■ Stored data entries

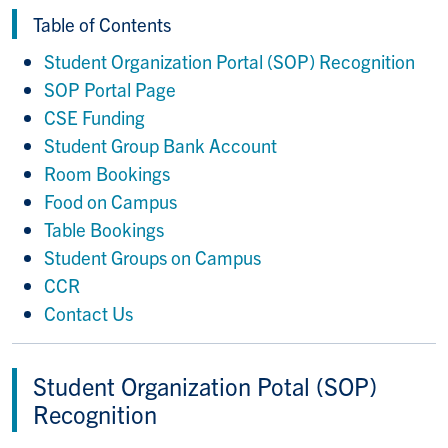
Table of Contents
Student Organization Portal (SOP) Recognition
SOP Portal Page
CSE Funding
Student Group Bank Account
Room Bookings
Food on Campus
Table Bookings
Student Groups on Campus
CCR
Contact Us
Student Organization Potal (SOP)
Recognition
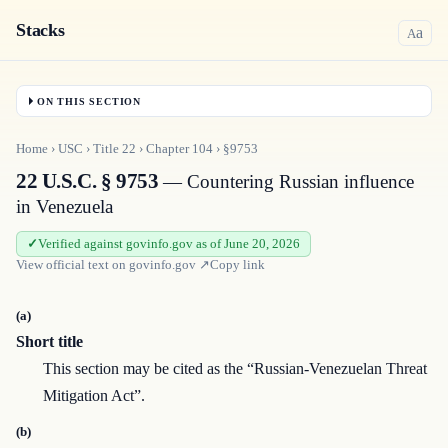
Stacks
a
A
ON THIS SECTION
Home
›
USC
›
Title
22
›
Chapter
104
›
§9753
22 U.S.C. § 9753
— Countering Russian influence
in Venezuela
Verified against govinfo.gov as of June 20, 2026
View official text on
govinfo.gov
↗
Copy link
(a)
Short title
This section may be cited as the “Russian-Venezuelan Threat
Mitigation Act”.
(b)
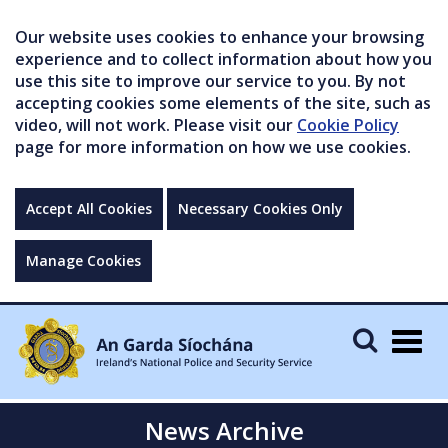
Our website uses cookies to enhance your browsing
experience and to collect information about how you
use this site to improve our service to you. By not
accepting cookies some elements of the site, such as
video, will not work. Please visit our
Cookie Policy
page for more information on how we use cookies.
Accept All Cookies
Necessary Cookies Only
Manage Cookies
Togg
navig
News Archive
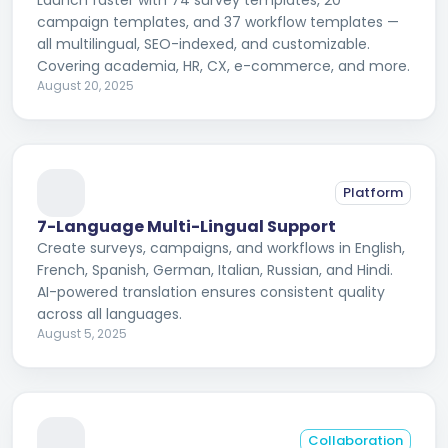
Launch faster with 74 survey templates, 20
campaign templates, and 37 workflow templates —
all multilingual, SEO-indexed, and customizable.
Covering academia, HR, CX, e-commerce, and more.
August 20, 2025
Platform
7-Language Multi-Lingual Support
Create surveys, campaigns, and workflows in English,
French, Spanish, German, Italian, Russian, and Hindi.
AI-powered translation ensures consistent quality
across all languages.
August 5, 2025
Collaboration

■ What the exercise asks
Reproduce the text of all the rows above word for word, leaving the pictures out.

■ Answer section
Table of Contents
Student Organization Portal (SOP) Recognition
SOP Portal Page
CSE Funding
Student Group Bank Account
Room Bookings
Food on Campus
Table Bookings
Student Groups on Campus
CCR
Contact Us
Student Organization Potal (SOP)
Recognition
Stacks
a
A
ON THIS SECTION
Home
›
USC
›
Title
22
›
Chapter
104
›
§9753
22 U.S.C. § 9753
— Countering Russian influence
in Venezuela
Verified against govinfo.gov as of June 20, 2026
View official text on
govinfo.gov
↗
Copy link
(a)
Short title
This section may be cited as the “Russian-Venezuelan Threat
Mitigation Act”.
(b)
Our website uses cookies to enhance your browsing
experience and to collect information about how you
use this site to improve our service to you. By not
accepting cookies some elements of the site, such as
video, will not work. Please visit our
Cookie Policy
page for more information on how we use cookies.
Accept All Cookies
Necessary Cookies Only
Manage Cookies
Togg
navig
News Archive
Launch faster with 74 survey templates, 20
campaign templates, and 37 workflow templates —
all multilingual, SEO-indexed, and customizable.
Covering academia, HR, CX, e-commerce, and more.
August 20, 2025
Platform
7-Language Multi-Lingual Support
Create surveys, campaigns, and workflows in English,
French, Spanish, German, Italian, Russian, and Hindi.
AI-powered translation ensures consistent quality
across all languages.
August 5, 2025
Collaboration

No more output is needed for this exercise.